Des anciens Français d’Algérie demandent réparation



Trois citoyens français (une mère et ses deux enfants) ont déposé un pourvoi auprès du Conseil d’État français pour réclamer la somme de plus deux millions et demi d’euros, « en réparation des préjudices qu’ils estiment avoir subi du fait de leur rapatriement d’Algérie en 1962 », rapporte le quotidien français régional Var Matin, ce samedi.

La famille, qui possédait trois grandes exploitations agricoles, estime que « compte tenu de la défaillance de l’État algérien dans l’indemnisation des ressortissants français rapatriés d’Algérie, il incombait à l’État français soit de saisir la Cour internationale de justice afin de contraindre l’État algérien à respecter ses engagements internationaux, soit d’indemniser lui-même intégralement les rapatriés et de se subroger dans leurs droits à l’égard de l’État algérien », détaille le pourvoi cité par le journal. Les requérants considèrent qu’en s’abstenant d’entreprendre l’une ou l’autre de ces démarches, l’État français a commis une faute de nature à engager sa responsabilité, leur ouvrant droit à réparation.

La famille met également en cause la faute de l’État français qui n’a pas prévu, selon elle, lors des accords d’Evian « une période de transition suffisante pour leur permettre de préparer leur retour dans des conditions acceptables » ou « des garanties juridictionnelles efficaces pour faire valoir leurs droits à indemnisation auprès des autorités algériennes ». Les requérants dénoncent enfin une parole non tenue en décembre 1961, à savoir « la promesse qu’une loi distincte qui devait fixer, en fonction des circonstances, le montant et les modalités d’une indemnisation en cas de spoliation et de perte définitivement établies des biens appartenant aux Français ayant dû quitter l’Algérie ».

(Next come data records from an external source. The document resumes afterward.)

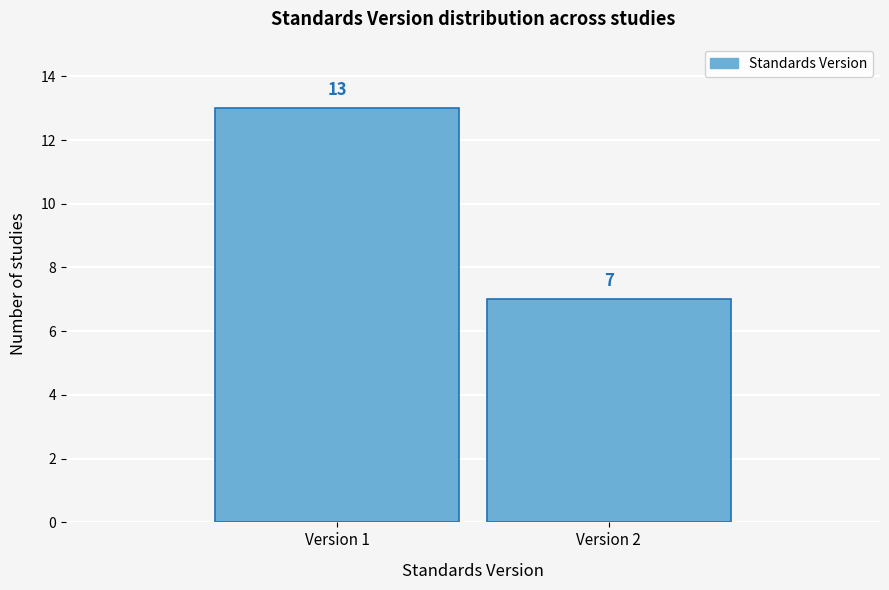

Reading right to left, transcribe all the data shown in this chart.

7	13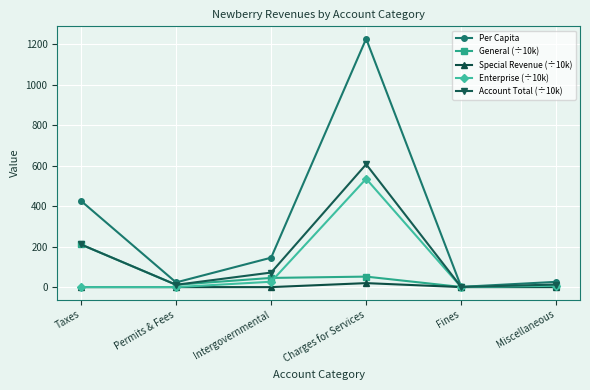

What is the difference between the second highest and second lowest values in the General (÷10k) series?

45.9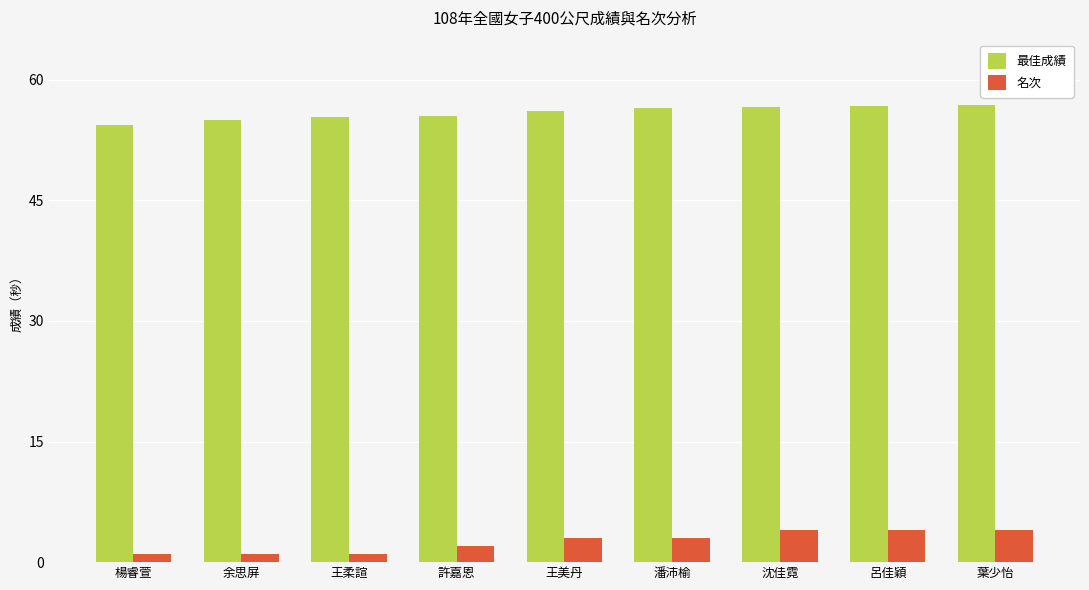

What is the label of the 5th bar from the right?

王美丹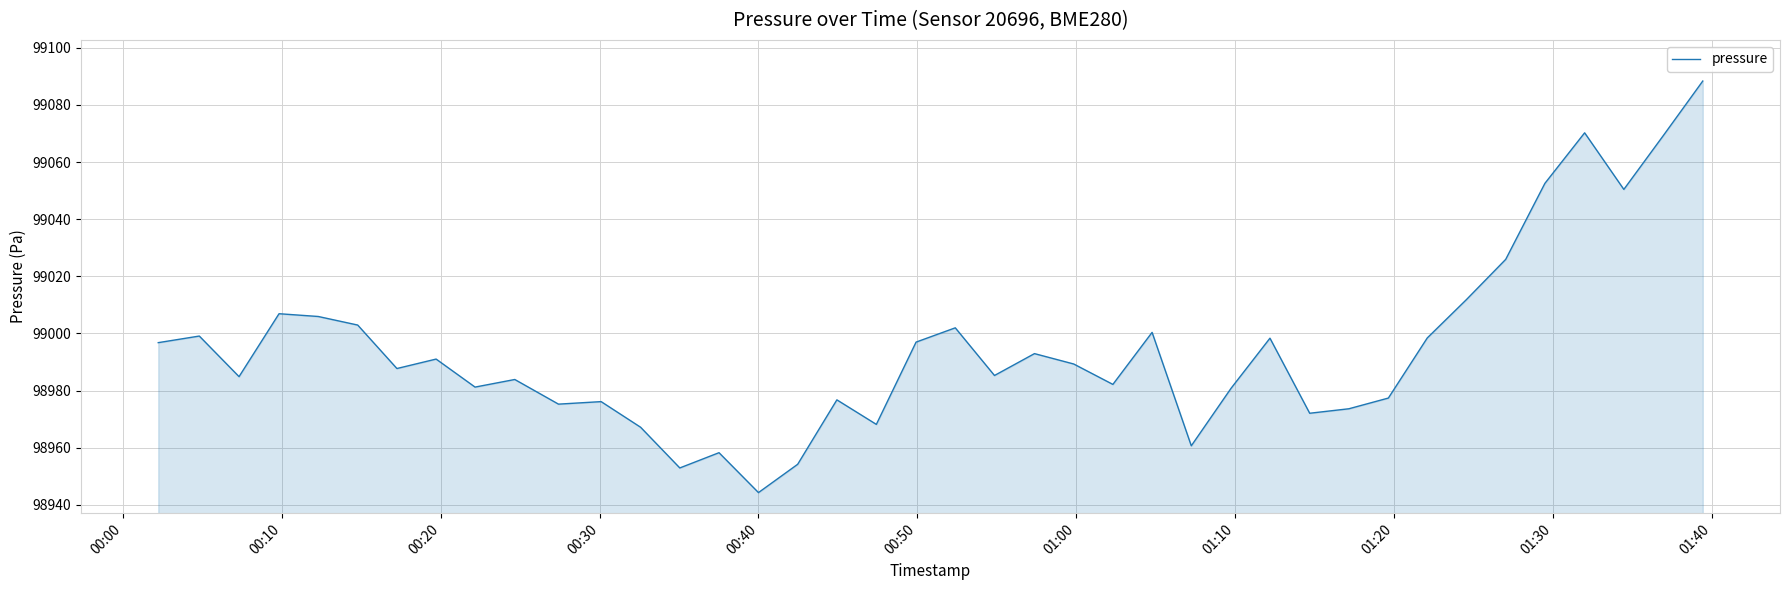

What is the smallest value displayed?

98944.3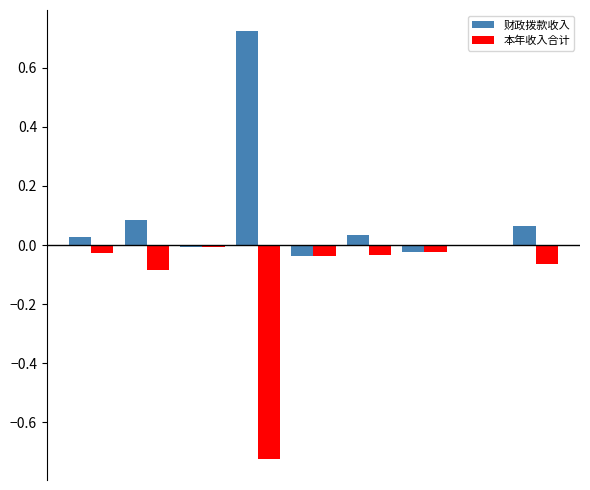

What are all the series names shown in the legend?

财政拨款收入, 本年收入合计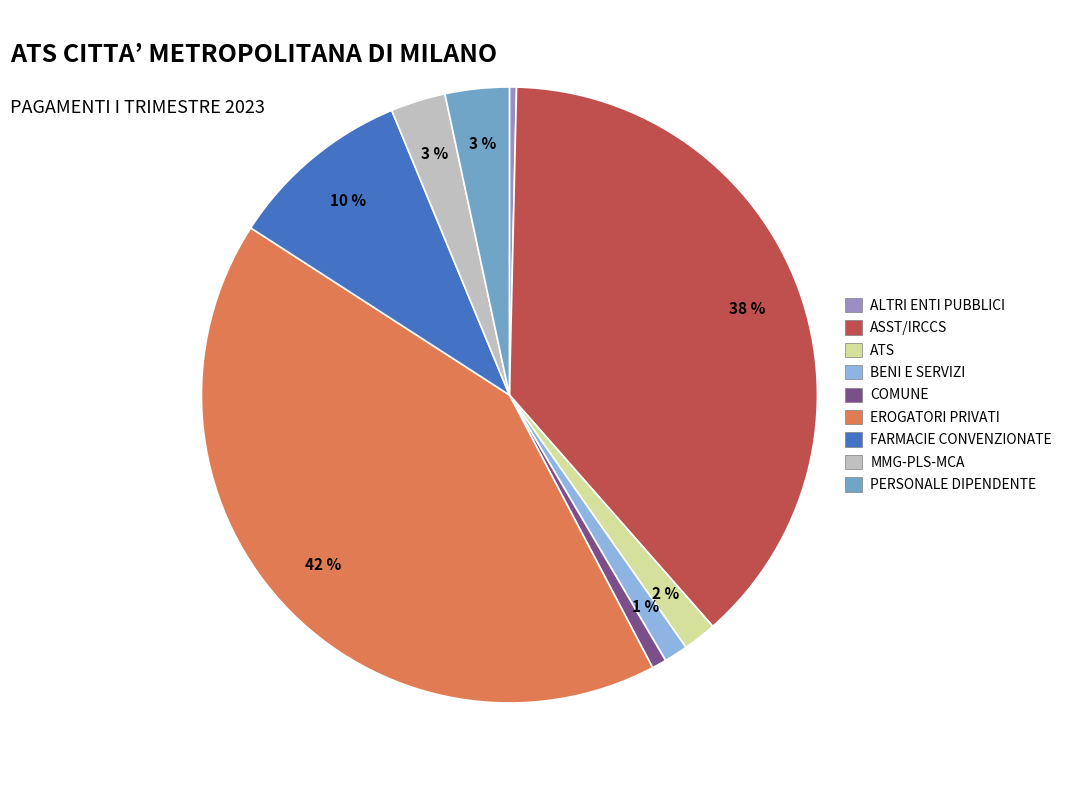

Which category has the biggest portion of the pie?

EROGATORI PRIVATI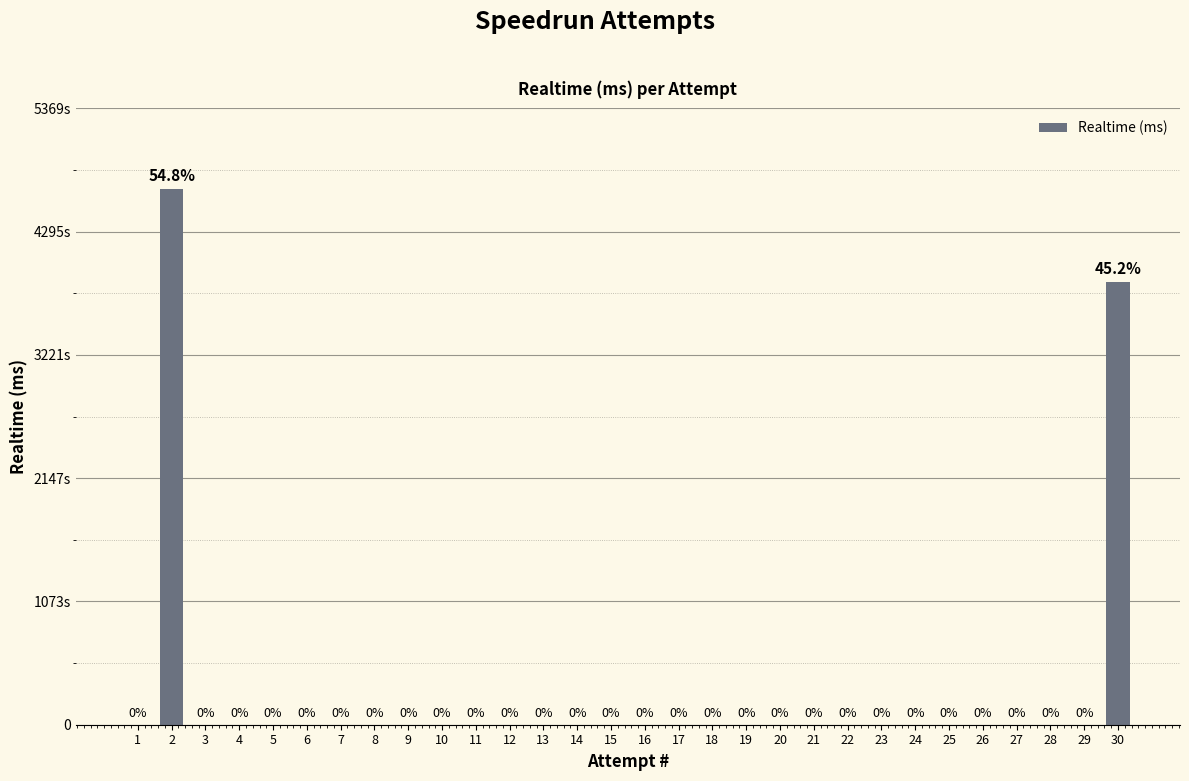

At which category does the chart reach its minimum across all series?

1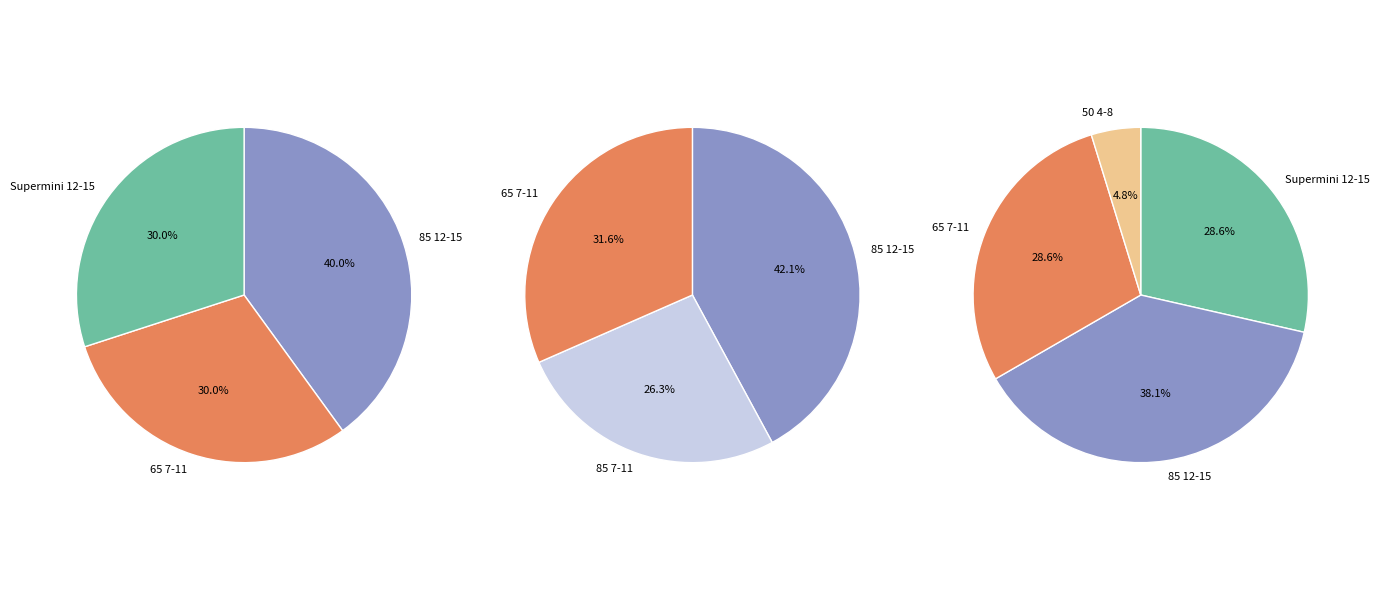

True or false: 85 7-11 accounts for 14% of the total.

False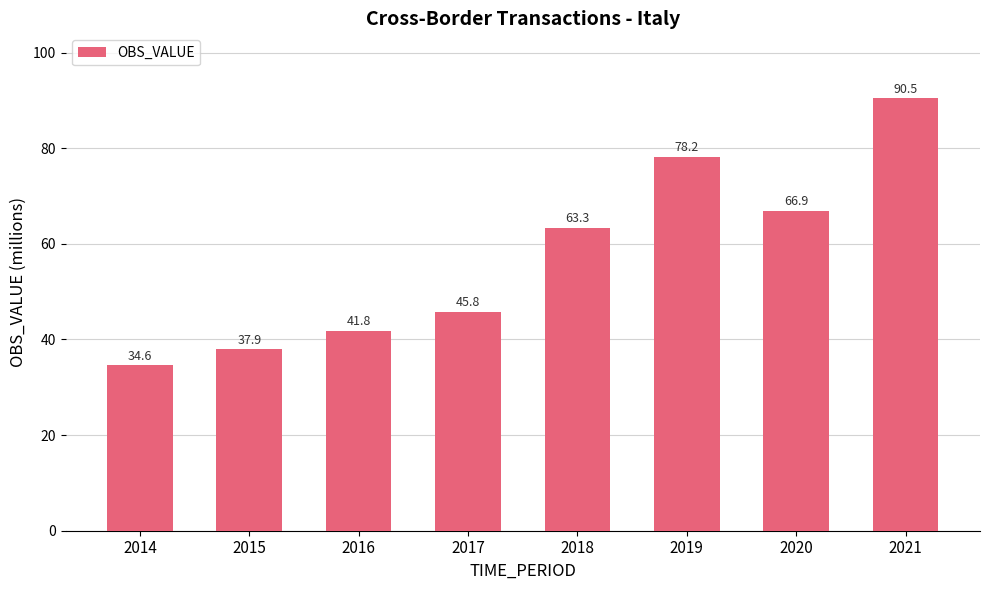

Reading left to right, list all the values displayed in this chart.

34.6	37.9	41.8	45.8	63.3	78.2	66.9	90.5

Avant d’arriver au Conseil d’État, l’affaire était passée devant le tribunal administratif de Montpellier, puis la cour administrative d’appel de Marseille, lesquels ont tous deux rejeté les arguments. Le rapporteur public a pour sa part considéré qu’il n’appartient pas aux juridictions administratives de juger des conséquences dommageables des décisions, choix ou compromis acceptés par les autorités françaises lors de la négociation des accords d’Evian, qui reviendrait à « s’immiscer dans les affaires diplomatiques ». Il a également estimé que « les préjudices subis par les requérants ne trouvaient pas leur origine directe dans le fait de l’État français et que le non-respect ultérieur par l’État algérien de ses engagements n’était pas imputable à l’État français », et par conséquent demandé le rejet du pourvoi. La décision du Conseil d’État sera rendue dans les prochaines semaines.